Enhancing the Web's Transparency

Today's Web services – such as Google, Amazon, and Facebook – leverage user data for varied purposes, including personalizing recommendations, targeting advertisements, and adjusting prices. At present, users have little insight into how their data is being used. Hence, they cannot make informed choices about the services they choose.

To increase transparency, we developed XRay [40] , the first fine-grained, robust, and scalable personal data tracking system for the Web. XRay predicts which data in an arbitrary Web account (such as emails, searches, or viewed products) is being used to target which outputs (such as ads, recommended products, or prices). XRay's core functions are service agnostic and easy to instantiate for new services, and they can track data within and across services. To make predictions independent of the audited service, XRay relies on the following insight: by comparing outputs from different accounts with similar, but not identical, subsets of data, one can pinpoint targeting through correlation. We show both theoretically, and through experiments on Gmail, Amazon, and YouTube, that XRay achieves high precision and recall by correlating data from a surprisingly small number of extra accounts.

Algorithm design in biology

In Coati , we have recently started a collaboration with EPI ABS (Algorithms Biology Structure) from Sophia Antipolis on minimal connectivity complexes in mass spectrometry based macro-molecular complex reconstruction  [63] . This problem turns out to be a minimum color covering problem (minimum number of colors to cover colored edges with connectivity constraints on the subgraphs induced by the colors) of the edges of a graph, and is surprizingly similar to a capacity maximization problem in a multi-interfaces radio network we were studying.

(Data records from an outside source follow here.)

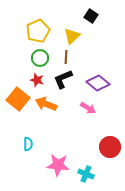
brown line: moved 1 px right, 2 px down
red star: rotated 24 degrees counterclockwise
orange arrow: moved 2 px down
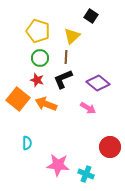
yellow pentagon: rotated 30 degrees counterclockwise
cyan semicircle: moved 1 px left, 1 px up
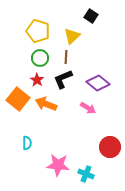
red star: rotated 16 degrees clockwise
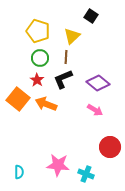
pink arrow: moved 7 px right, 2 px down
cyan semicircle: moved 8 px left, 29 px down
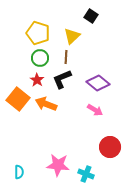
yellow pentagon: moved 2 px down
black L-shape: moved 1 px left
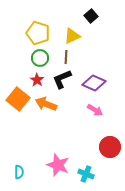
black square: rotated 16 degrees clockwise
yellow triangle: rotated 18 degrees clockwise
purple diamond: moved 4 px left; rotated 15 degrees counterclockwise
pink star: rotated 15 degrees clockwise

Consider a set of oligomers listing the subunits involved in sub-complexes of a macro-molecular assembly, obtained e.g. using native mass spectrometry or affinity purification. Given these oligomers, connectivity inference (CI) consists of finding the most plausible contacts between these subunits, and minimum connectivity inference (MCI) is the variant consisting of finding a set of contacts of smallest cardinality. MCI problems avoid speculating on the total number of contacts, but yield a subset of all contacts and do not allow exploiting a priori information on the likelihood of individual contacts. In this context, we present in [43] two novel algorithms, ALGO-MILP-W and ALGO-MILP-WB. The former solves the minimum weight connectivity inference (MWCI), an optimization problem whose criterion mixes the number of contacts and their likelihood. The latter uses the former in a bootstrap fashion, to improve the sensitivity and the specificity of solution sets. Experiments on the yeast exosome, for which both a high resolution crystal structure and a large set of oligomers is known, show that our algorithms predict contacts with high specificity and sensitivity, yielding a very significant improvement over previous work. The software accompanying this paper is made available, and should prove of ubiquitous interest whenever connectivity inference from oligomers is faced.